[ClusterLabs] Antw: Re: Antw: Re: When the DC crmd is frozen, cluster decisions are delayed infinitely

Ulrich Windl Ulrich.Windl at rz.uni-regensburg.de
Thu Sep 8 12:34:00 UTC 2016


>>> Klaus Wenninger <kwenning at redhat.com> schrieb am 08.09.2016 um 11:45 in
Nachricht <e9ab025b-7a96-06dd-9e24-d805e2480f8d at redhat.com>:
> On 09/08/2016 10:58 AM, Shermal Fernando wrote:
>> Hi Jehan-Guillaume,
>>
>> Does this means watchdog will serf-terminate the machine when the crm daemon 
> is frozen?
> 
> Would be desirable but doesn't seem to happen - at least till now - will
> see what I can do on that front.

I think in HP-UX Service Guard the corresponding process of crmd was feeding (periodically resetting) the kernel watchdog (like every 10 seconds). When the process was killed or stopped in a non expected way (the process would disable the watcdog on clean exit), the kernel watchdog triggered a kernel panic, effectively fencing the node.

--------------------

:: Required tasks ::
(1) Answer these about the ClusterLabs post:
(a) On what date and at what time did Ulrich Windl send it?
(b) Whom does Shermal Fernando address?
(c) In HP-UX Service Guard, what did the kernel watchdog trigger when the process was killed or stopped unexpectedly?
(2) Transcribe the part of the ClusterLabs post that starts at the words "Ulrich Windl Ulrich.Windl" and ends after "on that front.".

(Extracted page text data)

--------------------

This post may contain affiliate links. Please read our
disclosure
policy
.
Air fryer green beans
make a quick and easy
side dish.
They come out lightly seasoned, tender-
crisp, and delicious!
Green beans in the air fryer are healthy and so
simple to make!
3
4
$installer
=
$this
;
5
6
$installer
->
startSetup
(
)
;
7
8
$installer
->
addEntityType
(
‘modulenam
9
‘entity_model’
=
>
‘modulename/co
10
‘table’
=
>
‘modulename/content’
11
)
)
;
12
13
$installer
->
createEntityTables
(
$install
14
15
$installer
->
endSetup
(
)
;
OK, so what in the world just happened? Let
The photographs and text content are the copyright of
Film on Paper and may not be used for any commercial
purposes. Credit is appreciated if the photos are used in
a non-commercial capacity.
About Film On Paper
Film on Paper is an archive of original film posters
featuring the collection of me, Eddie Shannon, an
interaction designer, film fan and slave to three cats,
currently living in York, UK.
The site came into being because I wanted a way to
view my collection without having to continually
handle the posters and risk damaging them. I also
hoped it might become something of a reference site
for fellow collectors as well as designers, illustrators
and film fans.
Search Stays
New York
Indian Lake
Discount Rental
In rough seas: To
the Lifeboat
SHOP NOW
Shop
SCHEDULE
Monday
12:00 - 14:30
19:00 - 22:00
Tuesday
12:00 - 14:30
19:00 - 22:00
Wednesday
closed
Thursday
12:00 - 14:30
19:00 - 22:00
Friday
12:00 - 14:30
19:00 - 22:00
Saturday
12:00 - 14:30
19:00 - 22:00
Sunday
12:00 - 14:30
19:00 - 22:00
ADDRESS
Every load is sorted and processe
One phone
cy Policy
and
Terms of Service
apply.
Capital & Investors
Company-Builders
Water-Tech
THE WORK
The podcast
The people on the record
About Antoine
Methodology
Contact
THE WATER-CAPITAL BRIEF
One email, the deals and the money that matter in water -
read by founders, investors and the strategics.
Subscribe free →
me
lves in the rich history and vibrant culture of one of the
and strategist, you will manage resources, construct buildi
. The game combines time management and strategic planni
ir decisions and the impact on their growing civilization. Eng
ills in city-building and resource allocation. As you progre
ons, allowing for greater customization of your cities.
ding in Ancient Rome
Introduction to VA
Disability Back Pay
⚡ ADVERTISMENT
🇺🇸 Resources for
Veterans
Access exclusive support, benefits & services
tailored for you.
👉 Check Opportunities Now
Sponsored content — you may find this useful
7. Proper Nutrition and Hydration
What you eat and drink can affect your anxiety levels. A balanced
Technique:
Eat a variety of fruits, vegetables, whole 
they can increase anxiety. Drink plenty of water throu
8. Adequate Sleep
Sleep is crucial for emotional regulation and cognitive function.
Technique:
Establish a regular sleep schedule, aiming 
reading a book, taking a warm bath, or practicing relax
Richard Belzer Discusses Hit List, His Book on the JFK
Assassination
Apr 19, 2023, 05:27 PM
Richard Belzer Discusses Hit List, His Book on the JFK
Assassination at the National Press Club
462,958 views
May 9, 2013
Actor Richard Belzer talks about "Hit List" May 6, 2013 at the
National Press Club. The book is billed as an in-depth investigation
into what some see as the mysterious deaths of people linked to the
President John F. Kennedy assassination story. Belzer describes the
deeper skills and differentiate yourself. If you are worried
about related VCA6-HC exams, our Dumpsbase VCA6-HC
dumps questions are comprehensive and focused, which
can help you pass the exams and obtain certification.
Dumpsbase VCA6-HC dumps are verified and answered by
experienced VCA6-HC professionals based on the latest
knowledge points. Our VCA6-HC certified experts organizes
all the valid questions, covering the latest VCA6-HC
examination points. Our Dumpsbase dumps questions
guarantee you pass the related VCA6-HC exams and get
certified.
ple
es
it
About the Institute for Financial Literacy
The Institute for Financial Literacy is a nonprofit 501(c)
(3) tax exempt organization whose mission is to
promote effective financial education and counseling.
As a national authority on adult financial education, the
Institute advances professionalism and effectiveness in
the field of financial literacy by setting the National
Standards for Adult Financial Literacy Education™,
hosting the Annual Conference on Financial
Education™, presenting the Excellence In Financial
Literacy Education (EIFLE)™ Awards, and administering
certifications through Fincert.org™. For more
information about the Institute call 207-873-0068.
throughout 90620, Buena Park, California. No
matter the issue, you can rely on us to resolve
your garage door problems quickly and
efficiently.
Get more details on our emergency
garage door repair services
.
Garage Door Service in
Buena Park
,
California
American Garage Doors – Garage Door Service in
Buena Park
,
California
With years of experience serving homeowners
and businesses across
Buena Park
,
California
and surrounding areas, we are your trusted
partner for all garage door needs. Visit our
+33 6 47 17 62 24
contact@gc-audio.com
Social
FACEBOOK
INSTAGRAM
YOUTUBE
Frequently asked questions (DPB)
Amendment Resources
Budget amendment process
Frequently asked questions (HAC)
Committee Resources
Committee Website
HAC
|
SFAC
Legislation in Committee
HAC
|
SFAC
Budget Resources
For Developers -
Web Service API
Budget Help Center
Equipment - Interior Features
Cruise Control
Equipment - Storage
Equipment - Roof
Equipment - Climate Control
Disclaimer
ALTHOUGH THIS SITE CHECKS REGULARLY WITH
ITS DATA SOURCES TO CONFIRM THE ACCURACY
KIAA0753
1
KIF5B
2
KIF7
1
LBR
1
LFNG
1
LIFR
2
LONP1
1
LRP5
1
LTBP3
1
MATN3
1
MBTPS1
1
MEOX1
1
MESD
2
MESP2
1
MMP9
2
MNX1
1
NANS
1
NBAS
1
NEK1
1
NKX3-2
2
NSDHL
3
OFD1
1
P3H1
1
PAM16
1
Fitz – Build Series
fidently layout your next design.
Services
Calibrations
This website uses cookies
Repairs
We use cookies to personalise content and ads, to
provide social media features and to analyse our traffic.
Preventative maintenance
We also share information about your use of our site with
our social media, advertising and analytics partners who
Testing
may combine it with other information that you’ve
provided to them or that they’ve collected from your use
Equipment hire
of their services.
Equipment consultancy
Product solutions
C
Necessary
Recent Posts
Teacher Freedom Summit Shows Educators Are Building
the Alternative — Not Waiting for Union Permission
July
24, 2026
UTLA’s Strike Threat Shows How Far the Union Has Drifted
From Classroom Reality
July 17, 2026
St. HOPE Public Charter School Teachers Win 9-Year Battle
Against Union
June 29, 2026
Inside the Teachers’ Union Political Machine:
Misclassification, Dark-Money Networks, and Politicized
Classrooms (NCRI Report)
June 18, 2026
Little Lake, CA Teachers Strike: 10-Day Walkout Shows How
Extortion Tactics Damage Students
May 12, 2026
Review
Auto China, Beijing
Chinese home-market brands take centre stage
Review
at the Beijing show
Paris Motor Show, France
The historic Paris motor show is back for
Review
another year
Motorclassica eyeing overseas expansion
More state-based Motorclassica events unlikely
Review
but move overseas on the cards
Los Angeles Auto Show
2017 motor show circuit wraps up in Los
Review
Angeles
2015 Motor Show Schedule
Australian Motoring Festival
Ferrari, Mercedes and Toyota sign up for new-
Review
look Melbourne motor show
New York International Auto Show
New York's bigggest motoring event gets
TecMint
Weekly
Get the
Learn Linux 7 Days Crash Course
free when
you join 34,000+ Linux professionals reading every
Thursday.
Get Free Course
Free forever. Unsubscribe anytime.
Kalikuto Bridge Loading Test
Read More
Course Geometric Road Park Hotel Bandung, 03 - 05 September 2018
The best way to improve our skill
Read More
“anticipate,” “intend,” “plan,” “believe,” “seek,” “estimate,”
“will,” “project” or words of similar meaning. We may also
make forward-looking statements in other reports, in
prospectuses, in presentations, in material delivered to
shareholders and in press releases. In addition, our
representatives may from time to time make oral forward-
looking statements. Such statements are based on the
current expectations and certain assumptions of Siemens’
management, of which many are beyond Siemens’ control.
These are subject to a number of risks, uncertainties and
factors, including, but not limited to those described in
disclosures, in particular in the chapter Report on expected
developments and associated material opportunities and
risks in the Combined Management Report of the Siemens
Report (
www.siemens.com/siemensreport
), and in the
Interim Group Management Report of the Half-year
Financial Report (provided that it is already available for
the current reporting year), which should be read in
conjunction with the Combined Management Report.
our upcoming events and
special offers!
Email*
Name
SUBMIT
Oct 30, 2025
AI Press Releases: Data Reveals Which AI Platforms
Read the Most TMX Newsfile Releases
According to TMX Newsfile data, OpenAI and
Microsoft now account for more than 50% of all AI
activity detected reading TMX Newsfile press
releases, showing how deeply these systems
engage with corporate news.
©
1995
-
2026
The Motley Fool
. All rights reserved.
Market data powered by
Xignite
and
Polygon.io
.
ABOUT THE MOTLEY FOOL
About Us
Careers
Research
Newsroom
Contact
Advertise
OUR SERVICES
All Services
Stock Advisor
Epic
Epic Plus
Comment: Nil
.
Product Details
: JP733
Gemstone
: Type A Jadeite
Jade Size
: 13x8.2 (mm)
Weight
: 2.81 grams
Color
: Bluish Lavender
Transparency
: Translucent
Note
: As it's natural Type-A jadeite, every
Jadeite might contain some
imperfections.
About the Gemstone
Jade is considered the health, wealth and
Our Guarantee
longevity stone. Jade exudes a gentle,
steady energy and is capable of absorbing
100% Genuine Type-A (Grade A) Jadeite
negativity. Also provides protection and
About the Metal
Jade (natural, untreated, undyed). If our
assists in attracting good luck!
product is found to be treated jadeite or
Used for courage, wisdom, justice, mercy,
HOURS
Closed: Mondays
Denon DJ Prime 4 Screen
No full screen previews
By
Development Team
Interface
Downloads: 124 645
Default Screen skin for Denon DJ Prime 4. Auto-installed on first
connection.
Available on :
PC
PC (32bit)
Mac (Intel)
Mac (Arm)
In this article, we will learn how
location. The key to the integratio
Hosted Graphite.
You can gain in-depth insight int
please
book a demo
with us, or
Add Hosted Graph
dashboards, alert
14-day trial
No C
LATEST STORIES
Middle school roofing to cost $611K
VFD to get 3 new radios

--------------------

:: Answers for the tasks ::
(1)
(a) Thu Sep 8 12:34:00 UTC 2016
(b) Jehan-Guillaume
(c) A kernel panic, effectively fencing the node

(2)
Ulrich Windl Ulrich.Windl at rz.uni-regensburg.de
Thu Sep 8 12:34:00 UTC 2016


>>> Klaus Wenninger <kwenning at redhat.com> schrieb am 08.09.2016 um 11:45 in
Nachricht <e9ab025b-7a96-06dd-9e24-d805e2480f8d at redhat.com>:
> On 09/08/2016 10:58 AM, Shermal Fernando wrote:
>> Hi Jehan-Guillaume,
>>
>> Does this means watchdog will serf-terminate the machine when the crm daemon 
> is frozen?
> 
> Would be desirable but doesn't seem to happen - at least till now - will
> see what I can do on that front.